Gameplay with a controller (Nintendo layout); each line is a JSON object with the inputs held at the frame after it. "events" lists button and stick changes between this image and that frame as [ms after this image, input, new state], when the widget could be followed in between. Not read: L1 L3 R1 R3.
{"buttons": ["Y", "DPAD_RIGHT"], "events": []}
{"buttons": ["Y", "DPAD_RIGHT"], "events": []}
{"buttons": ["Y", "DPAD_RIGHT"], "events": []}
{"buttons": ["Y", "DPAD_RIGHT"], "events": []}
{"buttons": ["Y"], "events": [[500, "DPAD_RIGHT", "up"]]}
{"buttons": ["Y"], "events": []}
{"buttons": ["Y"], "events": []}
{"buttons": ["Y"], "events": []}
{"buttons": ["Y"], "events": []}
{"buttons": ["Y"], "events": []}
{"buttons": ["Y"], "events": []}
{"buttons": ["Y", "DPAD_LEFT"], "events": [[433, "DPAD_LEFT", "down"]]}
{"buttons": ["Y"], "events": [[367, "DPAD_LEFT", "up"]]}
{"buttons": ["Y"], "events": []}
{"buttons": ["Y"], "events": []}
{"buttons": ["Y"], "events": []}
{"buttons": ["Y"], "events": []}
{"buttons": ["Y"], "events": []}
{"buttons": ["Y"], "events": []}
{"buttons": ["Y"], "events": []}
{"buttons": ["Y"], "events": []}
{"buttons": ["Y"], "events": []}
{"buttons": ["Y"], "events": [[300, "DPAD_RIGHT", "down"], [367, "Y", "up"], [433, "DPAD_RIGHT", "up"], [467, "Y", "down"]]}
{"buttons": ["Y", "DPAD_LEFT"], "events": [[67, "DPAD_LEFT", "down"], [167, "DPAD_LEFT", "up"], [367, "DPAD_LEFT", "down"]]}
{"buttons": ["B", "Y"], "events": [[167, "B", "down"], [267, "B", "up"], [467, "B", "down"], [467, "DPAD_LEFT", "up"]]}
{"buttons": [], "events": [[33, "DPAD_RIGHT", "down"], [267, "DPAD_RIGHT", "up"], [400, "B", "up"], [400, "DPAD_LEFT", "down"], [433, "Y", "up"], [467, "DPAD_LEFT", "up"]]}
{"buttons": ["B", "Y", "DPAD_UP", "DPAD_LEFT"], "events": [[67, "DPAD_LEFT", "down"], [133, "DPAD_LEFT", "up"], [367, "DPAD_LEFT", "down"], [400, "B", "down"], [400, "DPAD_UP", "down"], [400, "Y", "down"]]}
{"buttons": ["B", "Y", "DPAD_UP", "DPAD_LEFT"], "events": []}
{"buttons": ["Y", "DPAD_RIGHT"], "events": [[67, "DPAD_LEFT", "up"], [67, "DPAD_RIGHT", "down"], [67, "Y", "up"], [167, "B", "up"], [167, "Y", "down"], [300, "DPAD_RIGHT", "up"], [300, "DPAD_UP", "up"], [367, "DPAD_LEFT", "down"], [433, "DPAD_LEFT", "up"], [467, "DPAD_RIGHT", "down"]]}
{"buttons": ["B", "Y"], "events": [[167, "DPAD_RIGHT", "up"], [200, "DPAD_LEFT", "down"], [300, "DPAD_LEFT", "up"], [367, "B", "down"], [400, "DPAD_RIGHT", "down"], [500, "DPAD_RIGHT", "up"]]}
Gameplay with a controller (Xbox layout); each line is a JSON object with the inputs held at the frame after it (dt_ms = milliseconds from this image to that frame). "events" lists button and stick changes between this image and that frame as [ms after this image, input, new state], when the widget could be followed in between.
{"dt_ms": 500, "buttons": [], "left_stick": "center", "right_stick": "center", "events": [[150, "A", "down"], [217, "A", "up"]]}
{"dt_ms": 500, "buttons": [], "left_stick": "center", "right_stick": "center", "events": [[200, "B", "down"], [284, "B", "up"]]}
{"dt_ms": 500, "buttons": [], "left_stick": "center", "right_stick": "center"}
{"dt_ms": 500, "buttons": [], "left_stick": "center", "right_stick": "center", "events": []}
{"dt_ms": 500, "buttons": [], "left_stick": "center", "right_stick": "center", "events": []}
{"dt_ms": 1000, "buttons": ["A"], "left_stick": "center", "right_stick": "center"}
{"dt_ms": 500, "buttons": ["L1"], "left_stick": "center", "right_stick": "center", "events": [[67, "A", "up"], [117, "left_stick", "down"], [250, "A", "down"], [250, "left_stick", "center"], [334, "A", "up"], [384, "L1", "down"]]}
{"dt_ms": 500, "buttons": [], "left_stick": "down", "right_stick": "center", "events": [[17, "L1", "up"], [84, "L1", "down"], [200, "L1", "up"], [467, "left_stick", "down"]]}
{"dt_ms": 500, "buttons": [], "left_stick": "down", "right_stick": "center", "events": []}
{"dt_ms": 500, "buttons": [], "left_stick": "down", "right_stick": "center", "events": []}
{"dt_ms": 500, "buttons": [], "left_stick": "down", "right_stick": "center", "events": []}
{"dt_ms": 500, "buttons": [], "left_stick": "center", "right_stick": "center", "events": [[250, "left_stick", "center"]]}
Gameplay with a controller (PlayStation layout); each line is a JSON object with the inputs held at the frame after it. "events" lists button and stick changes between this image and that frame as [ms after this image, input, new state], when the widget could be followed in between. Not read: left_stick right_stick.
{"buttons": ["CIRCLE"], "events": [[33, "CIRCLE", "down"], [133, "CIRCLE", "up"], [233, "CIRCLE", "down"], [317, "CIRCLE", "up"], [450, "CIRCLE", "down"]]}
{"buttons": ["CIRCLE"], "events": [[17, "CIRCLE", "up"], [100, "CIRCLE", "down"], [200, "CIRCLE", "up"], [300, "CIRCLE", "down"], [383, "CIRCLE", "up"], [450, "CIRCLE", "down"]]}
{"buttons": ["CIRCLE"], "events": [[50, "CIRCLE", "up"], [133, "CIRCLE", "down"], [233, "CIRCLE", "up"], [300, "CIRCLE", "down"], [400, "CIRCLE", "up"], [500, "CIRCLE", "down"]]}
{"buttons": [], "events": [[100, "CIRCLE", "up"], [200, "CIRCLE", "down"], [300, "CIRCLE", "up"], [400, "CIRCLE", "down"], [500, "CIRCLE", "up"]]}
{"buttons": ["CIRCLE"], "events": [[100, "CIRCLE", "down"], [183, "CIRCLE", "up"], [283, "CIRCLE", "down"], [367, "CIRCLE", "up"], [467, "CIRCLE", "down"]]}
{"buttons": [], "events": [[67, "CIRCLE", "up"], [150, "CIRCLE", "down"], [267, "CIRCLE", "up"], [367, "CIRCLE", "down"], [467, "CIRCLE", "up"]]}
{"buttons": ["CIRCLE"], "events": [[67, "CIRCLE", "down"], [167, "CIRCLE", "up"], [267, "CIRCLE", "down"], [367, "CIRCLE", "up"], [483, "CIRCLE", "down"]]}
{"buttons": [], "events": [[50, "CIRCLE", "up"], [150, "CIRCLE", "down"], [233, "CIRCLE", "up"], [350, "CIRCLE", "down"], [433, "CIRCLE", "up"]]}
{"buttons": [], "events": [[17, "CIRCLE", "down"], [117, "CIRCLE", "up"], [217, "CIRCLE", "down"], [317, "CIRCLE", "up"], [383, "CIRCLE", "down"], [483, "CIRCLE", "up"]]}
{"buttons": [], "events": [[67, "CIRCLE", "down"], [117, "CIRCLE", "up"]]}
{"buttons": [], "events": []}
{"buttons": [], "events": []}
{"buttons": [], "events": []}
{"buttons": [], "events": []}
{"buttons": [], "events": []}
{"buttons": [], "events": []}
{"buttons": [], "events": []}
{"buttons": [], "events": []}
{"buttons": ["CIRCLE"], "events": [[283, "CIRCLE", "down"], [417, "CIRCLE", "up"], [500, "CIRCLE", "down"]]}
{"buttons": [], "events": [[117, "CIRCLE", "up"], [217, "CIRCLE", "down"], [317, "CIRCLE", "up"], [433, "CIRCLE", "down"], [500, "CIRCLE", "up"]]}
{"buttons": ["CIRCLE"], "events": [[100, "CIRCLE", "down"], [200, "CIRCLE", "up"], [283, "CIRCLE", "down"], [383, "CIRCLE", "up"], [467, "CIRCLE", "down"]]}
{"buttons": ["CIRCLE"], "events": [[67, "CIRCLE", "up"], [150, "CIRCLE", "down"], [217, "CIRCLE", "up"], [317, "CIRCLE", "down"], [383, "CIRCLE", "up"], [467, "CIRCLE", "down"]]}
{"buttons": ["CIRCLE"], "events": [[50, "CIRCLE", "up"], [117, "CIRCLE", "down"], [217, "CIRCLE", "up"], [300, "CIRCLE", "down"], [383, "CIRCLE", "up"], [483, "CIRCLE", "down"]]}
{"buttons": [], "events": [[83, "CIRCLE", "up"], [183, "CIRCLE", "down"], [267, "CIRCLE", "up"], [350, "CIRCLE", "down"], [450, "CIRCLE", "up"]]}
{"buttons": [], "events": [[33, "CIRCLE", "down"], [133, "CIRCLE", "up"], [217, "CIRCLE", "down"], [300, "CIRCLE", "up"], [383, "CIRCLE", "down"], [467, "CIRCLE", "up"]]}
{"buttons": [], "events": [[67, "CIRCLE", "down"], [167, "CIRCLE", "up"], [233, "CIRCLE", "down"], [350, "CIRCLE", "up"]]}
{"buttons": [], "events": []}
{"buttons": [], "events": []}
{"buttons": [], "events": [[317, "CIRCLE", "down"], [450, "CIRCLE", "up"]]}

TASK: For this listing, copy out every line that includes the word "could".

TASK ANSWER:
Gameplay with a controller (Nintendo layout); each line is a JSON object with the inputs held at the frame after it. "events" lists button and stick changes between this image and that frame as [ms after this image, input, new state], when the widget could be followed in between. Not read: L1 L3 R1 R3.
Gameplay with a controller (Xbox layout); each line is a JSON object with the inputs held at the frame after it (dt_ms = milliseconds from this image to that frame). "events" lists button and stick changes between this image and that frame as [ms after this image, input, new state], when the widget could be followed in between.
Gameplay with a controller (PlayStation layout); each line is a JSON object with the inputs held at the frame after it. "events" lists button and stick changes between this image and that frame as [ms after this image, input, new state], when the widget could be followed in between. Not read: left_stick right_stick.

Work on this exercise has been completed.